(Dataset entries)
* * *

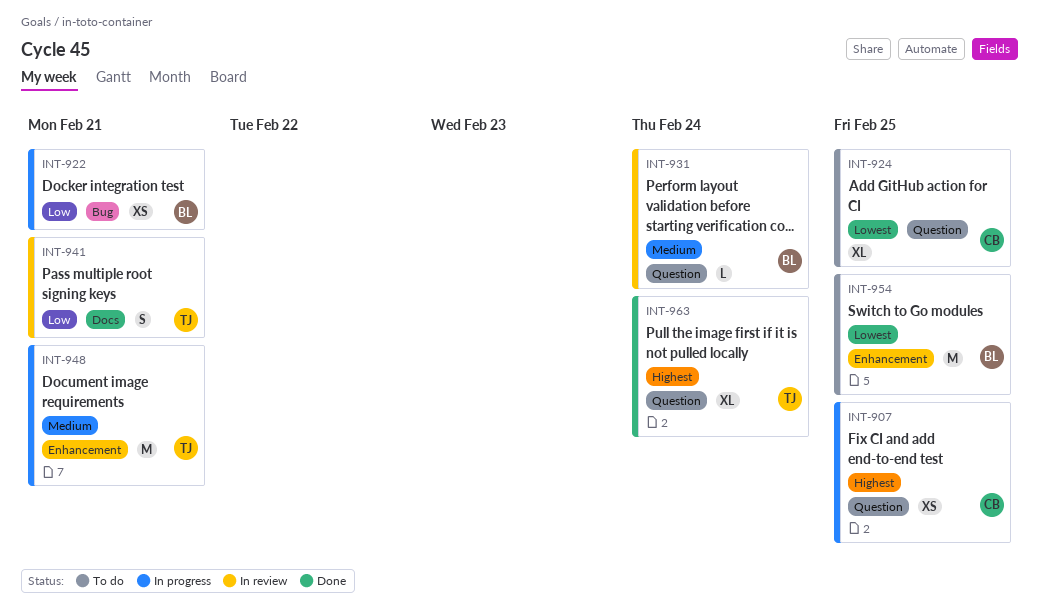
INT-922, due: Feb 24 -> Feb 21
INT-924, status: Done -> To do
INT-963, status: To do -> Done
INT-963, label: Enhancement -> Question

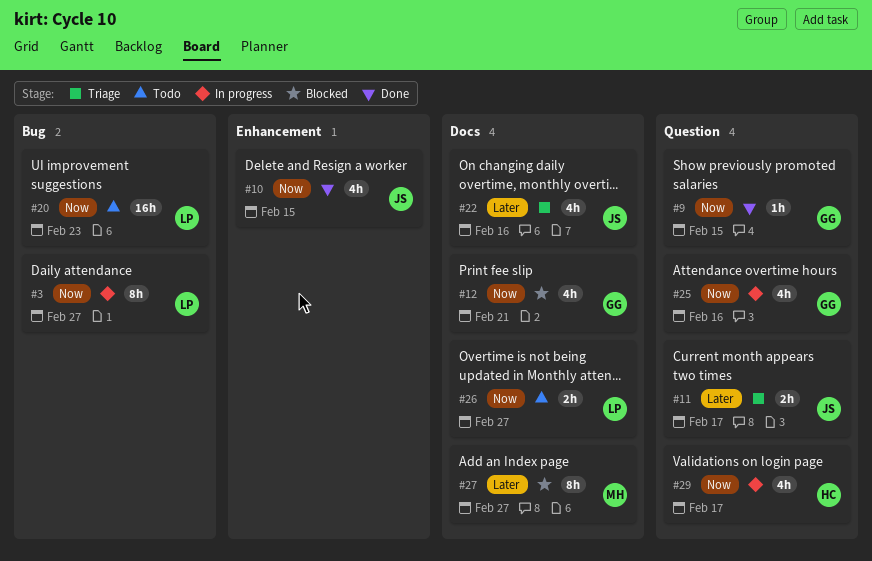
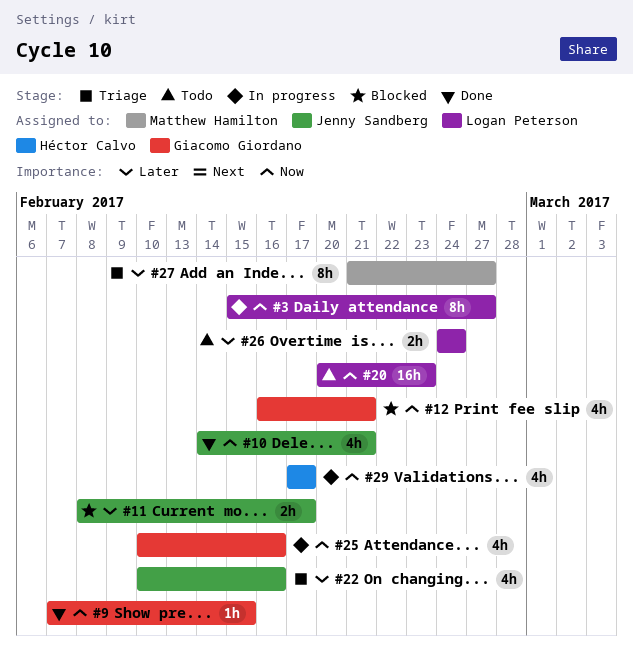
#10, due: Feb 15 -> Feb 21
#11, status: Triage -> Blocked
#26, priority: Now -> Later
#26, due: Feb 27 -> Feb 24
#27, status: Blocked -> Triage

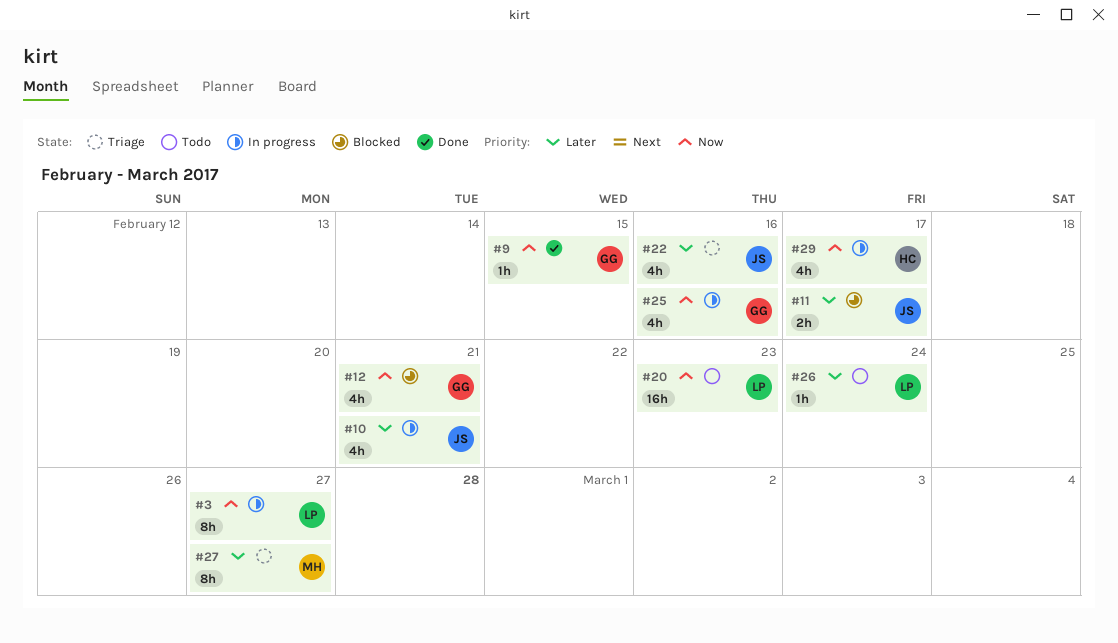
#10, status: Done -> In progress
#10, priority: Now -> Later
#26, estimate: 2h -> 1h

* * *

PROBLEM TO WORK ON: Whenever a line above has the word "Blocked" in it, copy that line.

OUTPUT OF THE TASK:
#11, status: Triage -> Blocked
#27, status: Blocked -> Triage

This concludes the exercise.